12:10: Pre-lunch mini workout. If you can’t actually make it to your nearest fitness purveyor, and aren’t yet the corner office head honcho with a mobile trainer, fear not. Here is your quick and easy mini workout that will get the blood pumping before your mid-day fare.
- Use the base of your building’s back stairwell. Proceed with two minutes of elbow-to-knee joggers.
- Drop and do 20 push ups.
- Run up and down the stairs three times.
- Perform side planks; 30 seconds to a minute each side.
- Finally; the piece-de-resistance; grab your fully-packed satchel/shoulder bag/port-manteau/whatever, with both hands and perform twenty reps of single leg deadlifts. (My creative uses of heavy bags to work out in gym-less situations could be an article in it of itself).
If you are particularly self-conscious of being discovered mid exercise and feeling like a complete office-oddball, perform the push ups, perform the set minus the side planks and pushups. Although if you’re strategic you could simply find a spot with enough space from the entryway to give you just enough time to gather yourself upon hearing the door open and pretend to be mid-phone conversation and in a hurry down the stairs in the event of discovery.
I have on multiple occasions transitioned mid-burpee to cool stroll like nothing’s happened at all. (Think Hugh Grant being-caught mid-dance party a la Love Actually).
12:40: Eat, Pray, Love. Or just eat. (Preferable a healthy lunch including at least one vegetable varietal). Think of one thing you’re grateful for before you eat.
2:00: Take a brisk walk. Listen to your favourite song, or if you’re really swamped take your phone and do whatever work you can on this device while you break. (This is usually where I’d throw in some laps of travelling lunges. Envision my head bobbing up and down from an outside window- but I understand if you’re workspace doesn’t offer quite the same privacy as mine.)
3:15: Grab a heavy object and do some bicep curls. Could be that handy workbag. Some sneakily-stashed hand weights. A fax machine. Whatever works. Just get the upper body activated. Stand straight with your shoulders rolled down and back. I usually envision myself getting stronger as I do this. Good for the mind and the body as you finish out the day with gusto.

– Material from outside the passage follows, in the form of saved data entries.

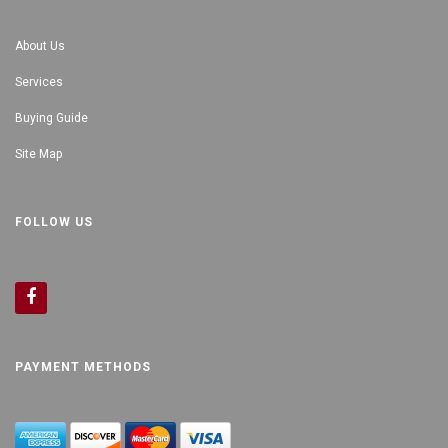
About Us
Services
Buying Guide
Site Map
FOLLOW US
PAYMENT METHODS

4:10: Hit the little girls’ or boys’ for some washroom air-squats. (I have to credit Tim Ferris for this idea; if you have yet to discover him and his many physiology hacks he is fantastic). In the stall, squat down until your legs reach that 90 degree angle again, and then stand straight again. Perform three sets of twenty reps if time permits, and/or your boss isn’t beside you making you feel inherently awkward.
5:00: Walk! Take this time for yourself to turn your phone off, close your laptop and re-group. (Even if you have to finish that important project later in the evening). You at least need half an hour away from that blue light. Gather your thoughts and breathe, thinking about expanding your diaphragm and letting go of all inevitable stressors of the day. You. Are. Awesome. (Repeat this mantra if you wish).
And so there you have it. Alter as needed, add, subtract and most importantly, be creative. We’ve all heard the Goodlife adage; your body craves movement. And you know what, it’s true. My best ideas have actually been conceived while I’ve been running or walking. Even if you don’t feel it in the moment, more often than not, if you push past that initial inertia and get out of that chair, you’ll feel inherently better. More mentally engaged. Physiologically energized. And the emotional catharsis will probably surprise you.
So get moving, my cubicle dwellers. Just make sure you pack some extra deodorant in that portmanteau.